In this case of deadlifts, for example, a higher volume and constant load will force your heart and lungs to work harder. As you adapt to the changes in volume, your cardiovascular fitness and endurance will invariably improve. You may gain a little extra strength and bulk but not enough to significantly increase muscle size.

On the other hand, if you increase the weight of the lift and keep the reps the same, you will build muscle faster but do little to improve your lungs and heart function. Endurance is developed by forcing your heart to work harder than it is accustomed to. Keeping the reps the same will do little to change this.

Measuring Volume and Intensity

Volume can be measured by the hours and minutes you train at the highest level (such as on a treadmill) or the number of sets and reps you do in a workout. If you do hybrid training, such as includes circuits or intervals, volume might involve both duration and reps.

By contrast, intensity is measured either the weight you lift or the pace in which you perform an exercise (such as running or swimming).

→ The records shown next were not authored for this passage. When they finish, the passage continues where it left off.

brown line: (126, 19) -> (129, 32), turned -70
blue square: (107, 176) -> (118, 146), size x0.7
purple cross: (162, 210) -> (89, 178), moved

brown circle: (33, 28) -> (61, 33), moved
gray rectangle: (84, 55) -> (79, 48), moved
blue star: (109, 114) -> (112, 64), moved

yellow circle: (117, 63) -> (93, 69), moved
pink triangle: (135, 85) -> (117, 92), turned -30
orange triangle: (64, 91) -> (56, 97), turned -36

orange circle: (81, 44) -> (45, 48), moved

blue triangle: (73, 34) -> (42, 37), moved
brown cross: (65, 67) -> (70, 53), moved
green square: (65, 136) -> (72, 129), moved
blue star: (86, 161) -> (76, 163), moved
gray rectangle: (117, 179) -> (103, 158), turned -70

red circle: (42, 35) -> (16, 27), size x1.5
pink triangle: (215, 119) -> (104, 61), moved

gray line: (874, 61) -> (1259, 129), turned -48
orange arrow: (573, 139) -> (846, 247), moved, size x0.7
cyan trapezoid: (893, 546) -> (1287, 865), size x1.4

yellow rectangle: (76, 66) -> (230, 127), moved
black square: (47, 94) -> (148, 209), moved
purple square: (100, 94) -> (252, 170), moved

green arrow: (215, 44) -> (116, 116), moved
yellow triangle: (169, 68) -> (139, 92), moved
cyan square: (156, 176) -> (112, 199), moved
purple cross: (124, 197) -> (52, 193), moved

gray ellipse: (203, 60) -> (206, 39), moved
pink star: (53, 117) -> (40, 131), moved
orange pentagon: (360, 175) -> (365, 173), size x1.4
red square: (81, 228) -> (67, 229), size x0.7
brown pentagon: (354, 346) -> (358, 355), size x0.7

In the latter case, the rate of perceived exertion (RPE) can be used as a general guide to intensity levels. RPE is often measured on a scale of 1 to 10, with 1 for no activity/sitting and 10 for maximum exertion. Intensity may also be measured on a Borg scale of 6 to 20, which provides a rough estimate of your heart rate when multiplied by 10.

Measuring Fitness Levels

While muscle mass is relatively easy to measure, your actual fitness level is based on multiple factors, namely how well your heart and lung respond to intense physical exertion.

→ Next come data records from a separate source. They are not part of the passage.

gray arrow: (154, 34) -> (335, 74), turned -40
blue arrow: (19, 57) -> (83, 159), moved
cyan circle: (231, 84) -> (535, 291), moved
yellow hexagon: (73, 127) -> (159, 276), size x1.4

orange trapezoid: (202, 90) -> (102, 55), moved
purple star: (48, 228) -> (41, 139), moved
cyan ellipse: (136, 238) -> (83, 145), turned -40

As a general rule, the intensity of a workout is described as a percentage of your maximum heart rate (MHR). The MHR is the maximum number of heartbeats you experience during one minute of intense effort.

You can estimate your maximum heart rate by subtracting your age from 220. However, if you have a heart condition or are older and haven't exercised in a while, check with your doctor to determine a safe maximum heart rate for you.

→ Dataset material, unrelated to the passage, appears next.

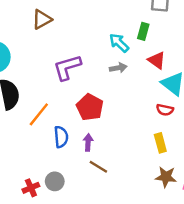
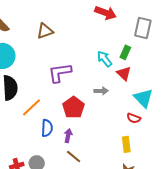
red triangle: (157, 60) -> (124, 73), moved
gray arrow: (118, 68) -> (101, 91), moved

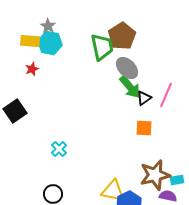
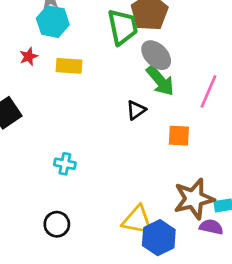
yellow rectangle: (30, 41) -> (69, 66), moved
black triangle: (144, 98) -> (136, 110), moved
cyan cross: (59, 149) -> (65, 164), turned -35

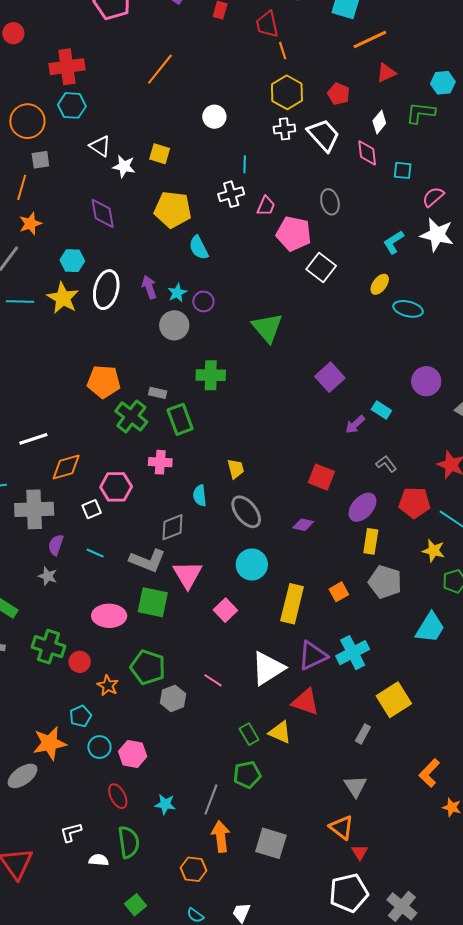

For a more accurate assessment, you can take a treadmill stress test under the supervision of doctor or sports physiologist. The same test can also ascertain your VO2 max (the maximum amount of oxygen your body can utilize during intense exercise). Increases in VO2 max confer to increase in lung capacity and endurance.

Ultimately, your heart's response to the intensity and volume of a workout will establish your fitness level. Whatever your baseline MHR, you can improve your overall fitness by increasing the duration and intensity of an activity.

To improve your cardiovascular fitness, you should aim for 65 to 75 percent of your MHR. At this level, you are improving your aerobic fitness (your body's ability to use oxygen to fuel workouts).

If you are exceptionally fit, you can train to between 80 and 90 percent of your MHR. This will invariably place you in an anaerobic state in which your body utilizes glycogen stored in your muscles rather than oxygen to fuel exercise.

While in an anaerobic state, an interesting thing occurs: you not only improve your heart and lung function, but you also stimulate muscle growth better than aerobic exercise alone.

It is this combination of volume (measured by duration) and intensity (measured by pace) that can help you achieve muscle growth and cardiovascular health all at the same time.